07/10/2022
EDGAR TIJERINO M
23 SEPTIEMBRE 2022

Las puertas del Salón de la Fama están herméticamente cerradas para Barry Bonds. Su asombrosa marca de 73 jonrones está contaminada por los esteroides, y uno piensa que consecuentemente, no debería existir.

 

Pero está ahí, fuera del alcance de Aaron Judge en esta recta final. Quizás sea una marca inalcanzable, a menos que en el futuro, aparezca una fotocopia del artillero yanqui, que mantiene a los aficionados pendientes de sus jonrones 61 y 62…No solo para los “puristas”, sino para que muchos que rechazan todo aquello que tenga mancha, que se califican como verdaderos aficionados al béisbol y fanáticos de lo grandioso, el número 62 sería legítimamente, la nueva marca…Las tres temporadas con más de 60 jonrones de Sammy Sosa, los 70 de Mark McGwire y por supuesto los 73 de Bonds, no pueden ser reconocidas porque los tres golpearon al béisbol haciendo trampas.

 

Hay quienes consideran que el camino al cielo debe ser completamente limpio, sin ningún renglón torcido. Quizás son excesivamente rigurosos. En uno de los análisis de la Divina Comedia, leí que puedes llegar al cielo después de pasar por el infierno, haciendo si algo conmovedor: arrepentirte y corregirte. El problema es que esa consideración, no tiene sitio en el béisbol.

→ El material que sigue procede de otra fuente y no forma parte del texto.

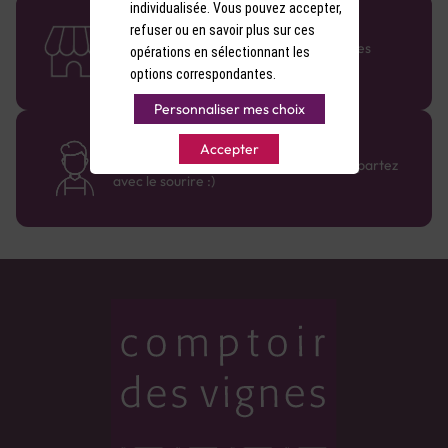
individualisée. Vous pouvez accepter,
58 caves en France
refuser ou en savoir plus sur ces
Retrouvez le réseau Comptoir des Vignes
opérations en sélectionnant les
partout en France !
options correspondantes.
Personnaliser mes choix
Des cavistes à votre écoute
Accepter
Bénéficiez de conseils sur-mesure et repartez
avec le sourire :)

¿De cuántos jonrones pueden arrepentirse y corregirse Bonds, McGwire y Sosa?

 

O con más precisión, para golpear las puertas del cielo en el béisbol como es Cooperstown:

 

¿Cuántos jonrones pueden devolver para ser borrados?

 

Así que, entre la montaña de cuestionamientos, no tienen escape a la condena, como fue el larguísimo caso de Joe “Descalzo” Jackson, pero con un “pecado” de mayor gravedad.

 

¿Qué se puede hacer contra esos tres “pecadores” si las Grandes Ligas mantienen sus cifras en el cielo de la grandeza? Mientras esos números estén ahí ¿cómo considerar que no valen? Aunque en el inicio de esa época desenfrenada de jonrones, existía la prohibición de esteroides, pasaron 10 años sin aplicarse y todo era aceptable. Y esa no es solo culpa de las Grandes Ligas, sino también del sindicato de peloteros.

 

Para remate el famoso INFORME MITCHELL, que publicó una lista de contaminados, provocó que muchos jugadores limpios, aseguraran que esa lista estaba corta, muy corta, por los casos reales que ellos conocían como compañeros, y que muchos NOMBRES GRUESOS, no estaban señalados.

 

Eso obliga a preguntar:

 

¿Cuántos contaminados han entrado al Salón y cuántos todavía andan por ahí?

 

Judge humildemente, y acorralado por algo real porque es imborrable en vista de todo lo que movería derribando cifras, ha dicho que mira los números 73 y 72 de Bonds como ciertos, aunque el día de estos que él llegue a 62 jonrones, los rigurosos, consideren esa la nueva marca legítima.

 

Se trata de una discusión sin fin, y hasta con orillas perversas, pero vamos a coexistir con ella. Creo que lo mejor sería ir al promedio de jonrones por veces al bate. Ruth sería más REY con unos 1,500 turnos menos, pero Judge tendría chance de destronarlo.